SECTION DU TEXTE:
>>>>
Aujourd’hui, en plus d’être pauvre, cette personne est considérée comme un imbécile. A cela s’ajoute un nouveau diktat, celui du bonheur au travail, qui met bien trop haut la barre des attentes individuelles. Si on me fait miroiter que je peux atteindre aisément un sommet de 4000 mètres et que je reste croché à 3000, même si c’est déjà bien, il me manque 1000 mètres. Le bien-être au travail est donc un stupéfiant qui induit un manque!

Trop de cadres ne connaissent pas le métier de leurs équipes.

Pourtant, le leadership bienveillant est toujours plus prôné. Allez-vous jusqu’à dire que le bien-être au travail est une arnaque?

Oui, dans la mesure où l’on ne peut tenir cette promesse! D’abord, je tiens à rappeler qu’étymologiquement, le mot bonheur signifie «avoir de belles heures». La vie, ce n’est pas du bonheur en continu, ce dernier dépendant aussi des augures, à savoir la chance et la malchance. Quant au travail, aussi passionnant soit-il, eh bien, cela reste du travail! Intrinsèquement, il y a toujours un certain niveau de peine et de pénibilité dans le travail, mot qui vient du latin tripalium, un trépied servant à entraver un animal ou un esclave. Un instrument de torture.

Il ne faut pas absolutiser la bienveillance, le bonheur et le bien-être au travail. Attention aux discours et méthodes de management pseudo-humaniste qui créent une religion de dupes! Se dire que la vie est nettement plus que le travail, garder une saine distance et, comme disait René Char, un poète que j’adore: «Habite et n’habite pas ta maison!»

De grandes entreprises, comme Google, jouent à fond la carte «quel bonheur de travailler chez nous», notamment avec des bureaux très ludiques…

En tant que théologien, je répondrais qu’il ne faut jamais sous-estimer le fait que toute organisation est traversée de schémas religieux, mêlés à l’histoire et au paganisme. Aux Etats-Unis, un pays constitué de personnes persécutées en Europe en raison de leur religion, près de la moitié des Américains fréquentent un service dominical. Une tendance en forte diminution chez les plus jeunes. Il n’en reste pas moins que dans ce pays, fortement messianique, la notion de communauté reste un pilier.
<<<<
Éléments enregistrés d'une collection
>>>>
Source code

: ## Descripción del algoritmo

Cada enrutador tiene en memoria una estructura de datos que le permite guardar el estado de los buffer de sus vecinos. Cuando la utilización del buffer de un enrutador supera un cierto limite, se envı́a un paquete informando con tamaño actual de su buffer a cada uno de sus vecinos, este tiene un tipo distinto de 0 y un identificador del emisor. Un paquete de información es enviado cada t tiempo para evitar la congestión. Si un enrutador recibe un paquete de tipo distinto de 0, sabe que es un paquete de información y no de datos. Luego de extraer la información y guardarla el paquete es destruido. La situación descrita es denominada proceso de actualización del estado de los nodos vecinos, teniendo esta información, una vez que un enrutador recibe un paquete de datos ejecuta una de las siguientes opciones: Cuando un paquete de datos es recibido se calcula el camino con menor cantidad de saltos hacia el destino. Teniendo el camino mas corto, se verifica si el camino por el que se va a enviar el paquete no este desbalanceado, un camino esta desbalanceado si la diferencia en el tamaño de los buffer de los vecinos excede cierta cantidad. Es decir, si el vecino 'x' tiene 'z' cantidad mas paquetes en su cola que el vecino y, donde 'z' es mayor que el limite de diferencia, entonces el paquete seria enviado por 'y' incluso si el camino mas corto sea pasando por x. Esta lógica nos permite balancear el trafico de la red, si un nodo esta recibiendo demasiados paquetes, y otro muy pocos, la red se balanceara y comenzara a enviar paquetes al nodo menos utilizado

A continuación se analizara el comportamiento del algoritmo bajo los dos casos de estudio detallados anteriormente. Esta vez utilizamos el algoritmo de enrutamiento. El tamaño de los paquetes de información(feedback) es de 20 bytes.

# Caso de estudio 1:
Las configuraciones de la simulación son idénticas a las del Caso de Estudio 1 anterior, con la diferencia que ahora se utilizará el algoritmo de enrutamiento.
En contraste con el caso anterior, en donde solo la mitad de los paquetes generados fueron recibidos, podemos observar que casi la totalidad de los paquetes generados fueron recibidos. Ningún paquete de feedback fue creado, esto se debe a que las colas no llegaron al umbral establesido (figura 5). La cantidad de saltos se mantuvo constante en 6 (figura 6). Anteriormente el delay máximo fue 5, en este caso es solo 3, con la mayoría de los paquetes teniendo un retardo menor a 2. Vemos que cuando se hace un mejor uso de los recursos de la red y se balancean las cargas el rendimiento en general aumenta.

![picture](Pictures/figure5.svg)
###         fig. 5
<<<<
CONSIGNE A:
Citez fidèlement le passage du texte sur le bien-être au travail qui va de « Oui, dans la » jusqu'à « instrument de torture. » inclus.
CONSIGNE B:
Parmi les lignes de données ci-dessus, imprimez à l'identique celles qui vont de la ligne contenant « Cada enrutador tiene » jusqu'à la ligne contenant « A continuación se », celle-ci comprise.

ESPACE DE RÉPONSE A:
Oui, dans la mesure où l’on ne peut tenir cette promesse! D’abord, je tiens à rappeler qu’étymologiquement, le mot bonheur signifie «avoir de belles heures». La vie, ce n’est pas du bonheur en continu, ce dernier dépendant aussi des augures, à savoir la chance et la malchance. Quant au travail, aussi passionnant soit-il, eh bien, cela reste du travail! Intrinsèquement, il y a toujours un certain niveau de peine et de pénibilité dans le travail, mot qui vient du latin tripalium, un trépied servant à entraver un animal ou un esclave. Un instrument de torture.

ESPACE DE RÉPONSE B:
Cada enrutador tiene en memoria una estructura de datos que le permite guardar el estado de los buffer de sus vecinos. Cuando la utilización del buffer de un enrutador supera un cierto limite, se envı́a un paquete informando con tamaño actual de su buffer a cada uno de sus vecinos, este tiene un tipo distinto de 0 y un identificador del emisor. Un paquete de información es enviado cada t tiempo para evitar la congestión. Si un enrutador recibe un paquete de tipo distinto de 0, sabe que es un paquete de información y no de datos. Luego de extraer la información y guardarla el paquete es destruido. La situación descrita es denominada proceso de actualización del estado de los nodos vecinos, teniendo esta información, una vez que un enrutador recibe un paquete de datos ejecuta una de las siguientes opciones: Cuando un paquete de datos es recibido se calcula el camino con menor cantidad de saltos hacia el destino. Teniendo el camino mas corto, se verifica si el camino por el que se va a enviar el paquete no este desbalanceado, un camino esta desbalanceado si la diferencia en el tamaño de los buffer de los vecinos excede cierta cantidad. Es decir, si el vecino 'x' tiene 'z' cantidad mas paquetes en su cola que el vecino y, donde 'z' es mayor que el limite de diferencia, entonces el paquete seria enviado por 'y' incluso si el camino mas corto sea pasando por x. Esta lógica nos permite balancear el trafico de la red, si un nodo esta recibiendo demasiados paquetes, y otro muy pocos, la red se balanceara y comenzara a enviar paquetes al nodo menos utilizado

A continuación se analizara el comportamiento del algoritmo bajo los dos casos de estudio detallados anteriormente. Esta vez utilizamos el algoritmo de enrutamiento. El tamaño de los paquetes de información(feedback) es de 20 bytes.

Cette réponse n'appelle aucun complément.